Voters will decide in June if the county will continue to participate in the program.
Cale Neshem says he gets a good look at cloud seeding planes flying around from his farm in Berthold.
“A lot of the times they fly just west of Berthold. You know you see their twin rotor planes come through here all the time. They're a medium sized aircraft. I'd say they're very noticeable,” said Cale Neshem.
Neshem says he's skeptical of the results of the weather mod program and showed me how he tracks when the planes go up.
Planes will fly through clouds that are good candidates to seed, and spray silver-iodide with the goal of enhancing rainfall and suppressing hail.
But not all clouds are good candidates.
“They don't necessarily seed all the clouds that they fly up next too or underneath. They only pick the ones they think would have the best chance at success,” said UND Atmospheric Sciences Department Chair, Michael Poellot.
Poellot says that cloud seeding shouldn't impact where it rains, only how much.
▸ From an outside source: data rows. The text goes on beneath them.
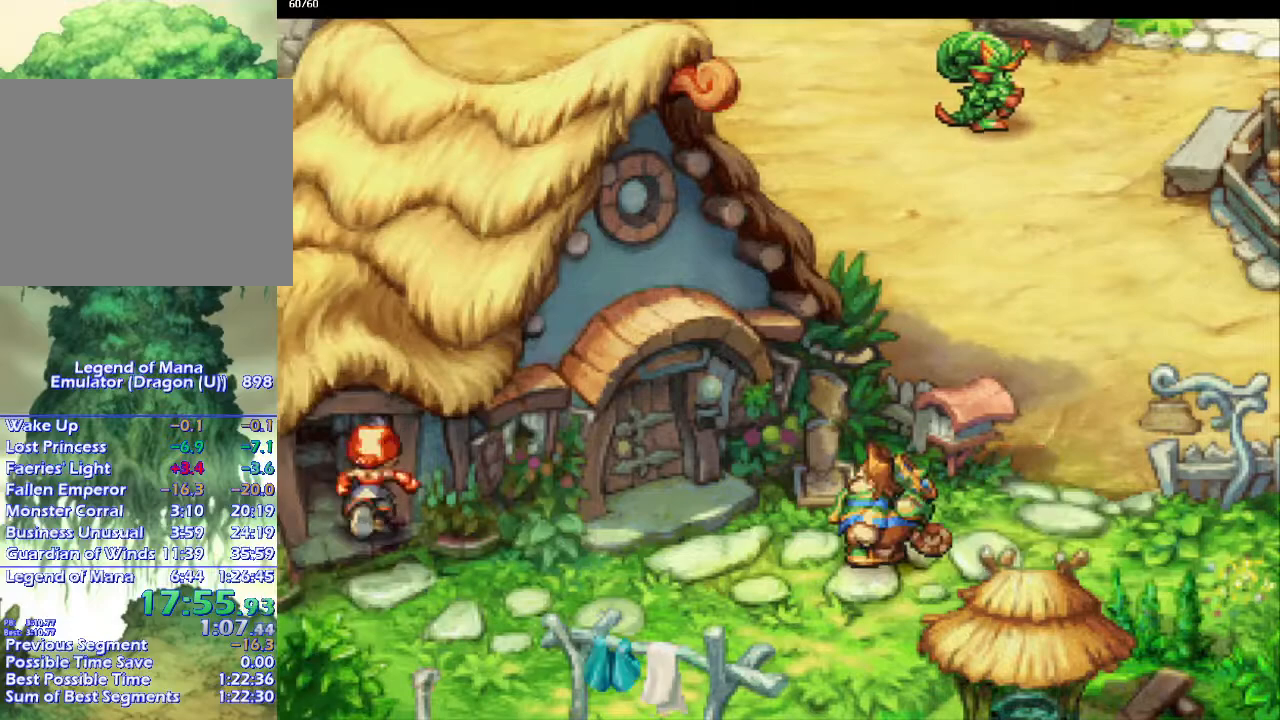
{"buttons": ["CIRCLE"], "left_stick": "up", "right_stick": "center", "events": [[17, "left_stick", "center"], [500, "left_stick", "up"]]}
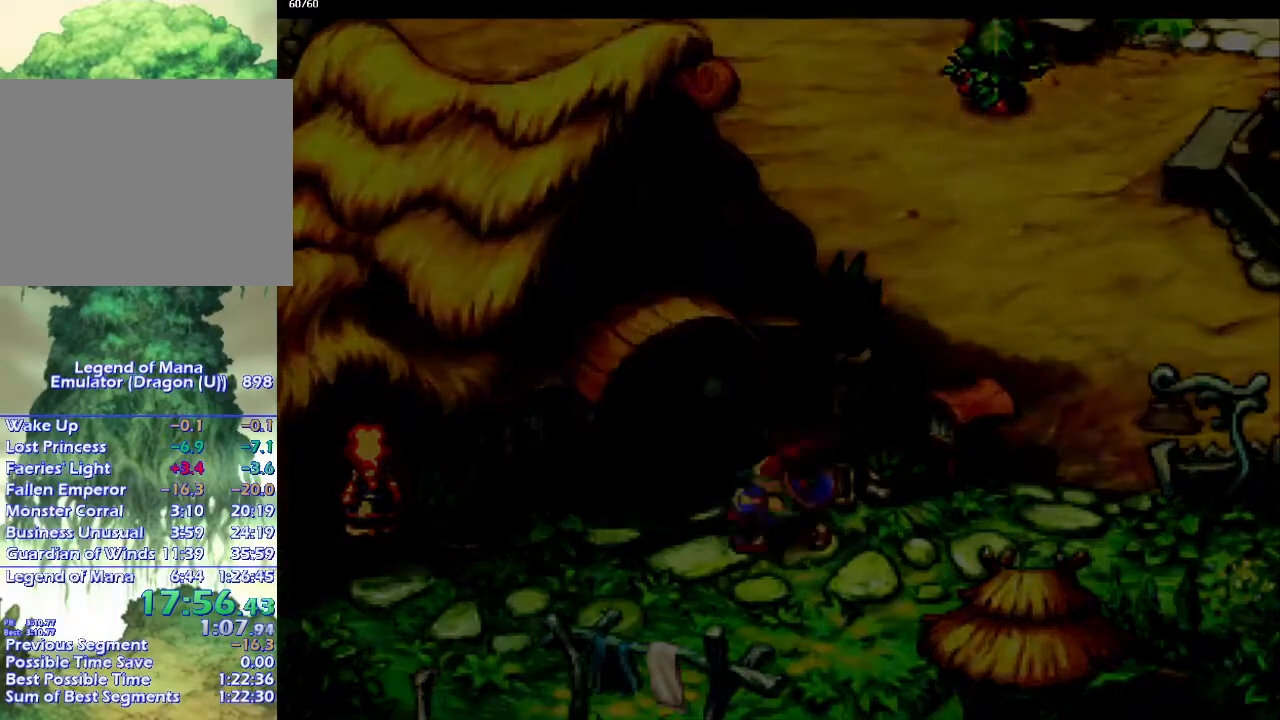
{"buttons": ["CIRCLE"], "left_stick": "up-right", "right_stick": "center", "events": [[150, "left_stick", "up-right"]]}
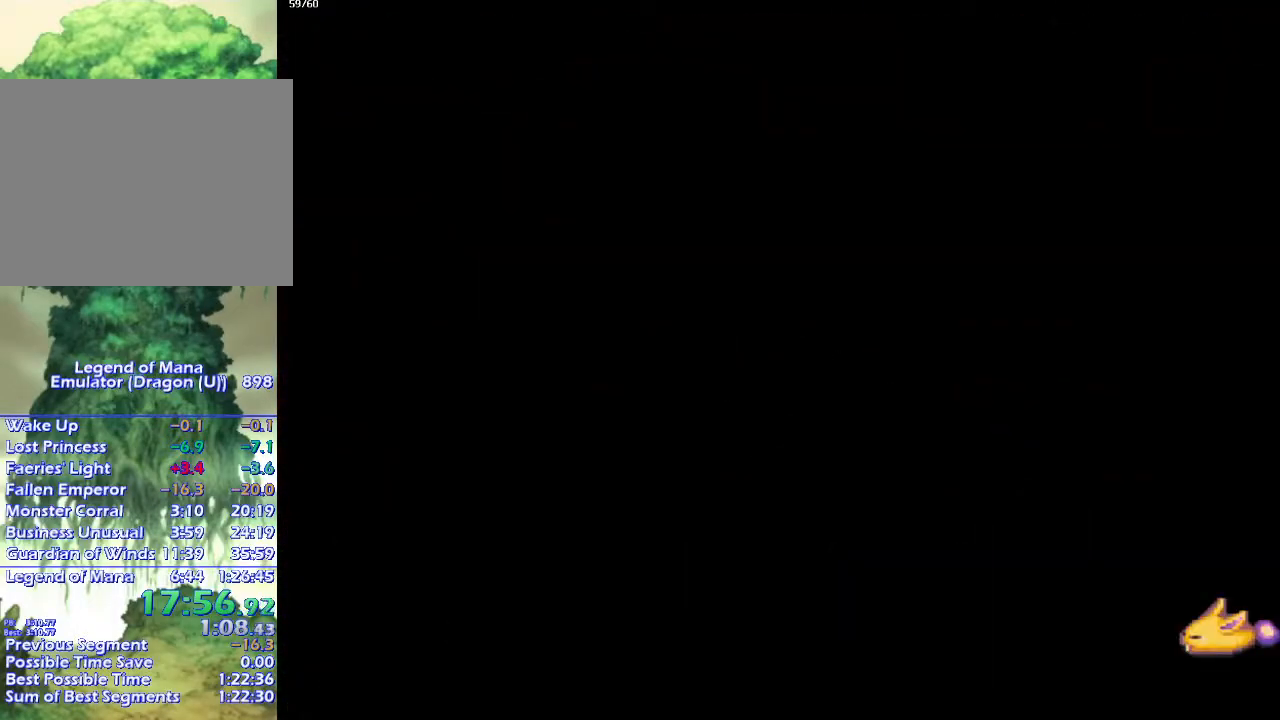
{"buttons": ["CIRCLE"], "left_stick": "up-left", "right_stick": "center", "events": [[50, "left_stick", "up-left"], [133, "left_stick", "up-right"], [467, "left_stick", "up-left"]]}
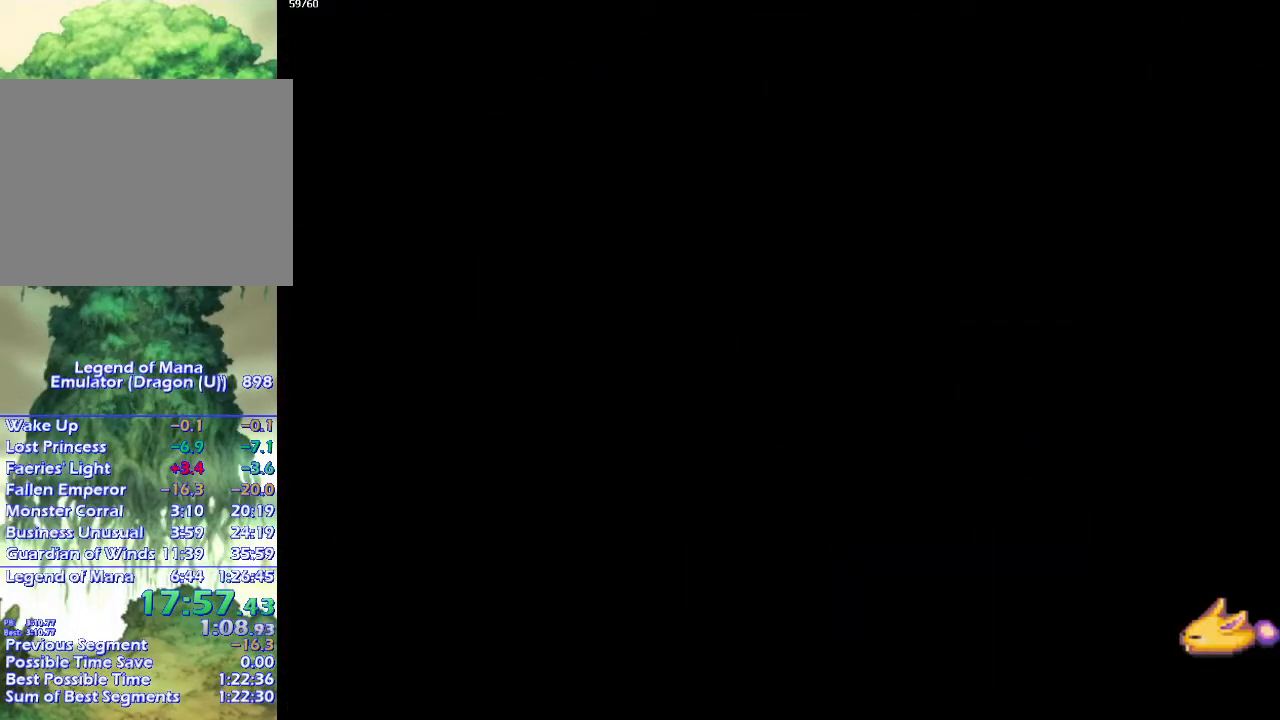
{"buttons": ["CIRCLE"], "left_stick": "up", "right_stick": "center", "events": [[17, "left_stick", "up-right"], [500, "left_stick", "up"]]}
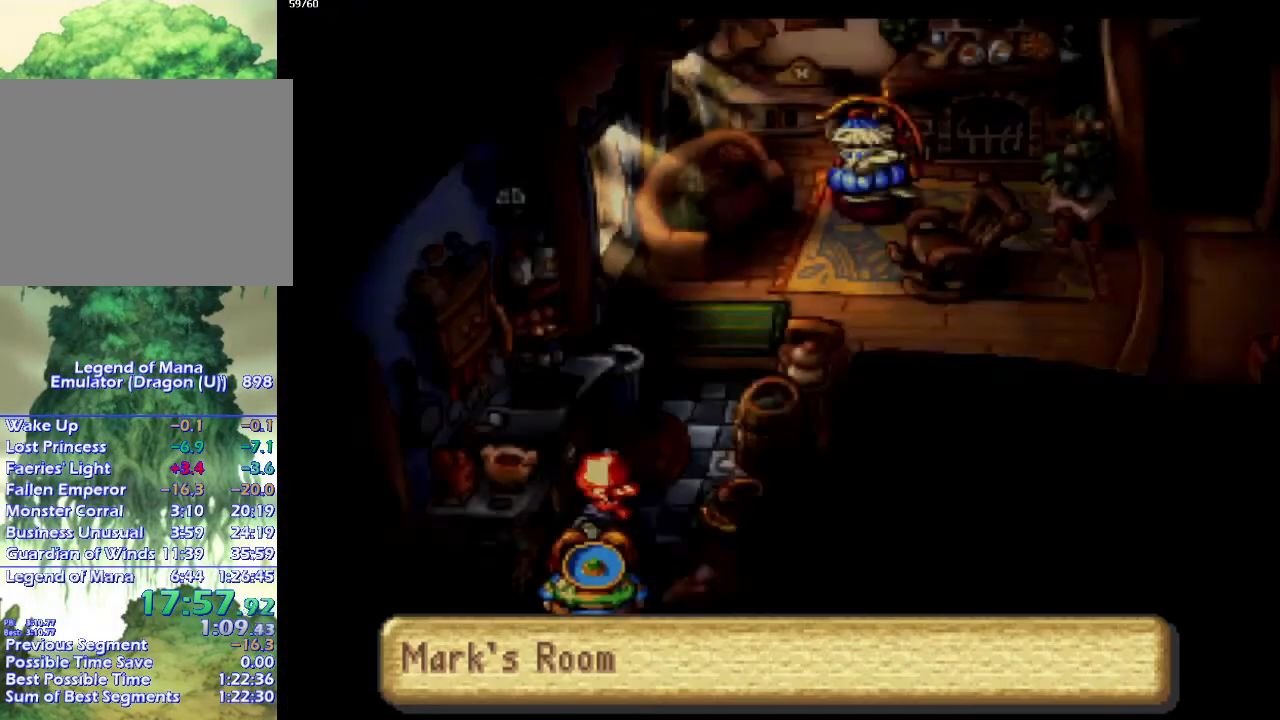
{"buttons": ["CIRCLE"], "left_stick": "up-right", "right_stick": "center", "events": [[67, "left_stick", "up-right"]]}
“They're actually trying to increase the amount from an individual cloud. Not take it away or have it fall somewhere and not fall somewhere else,” said Poellot.
Neshem says he hopes people will take it upon themselves to learn ahead of the June vote.
“I hope they go and do their own research and inform themselves to gather their own idea from that,” said Neshem.
Using the voting booth, to voice their opinion.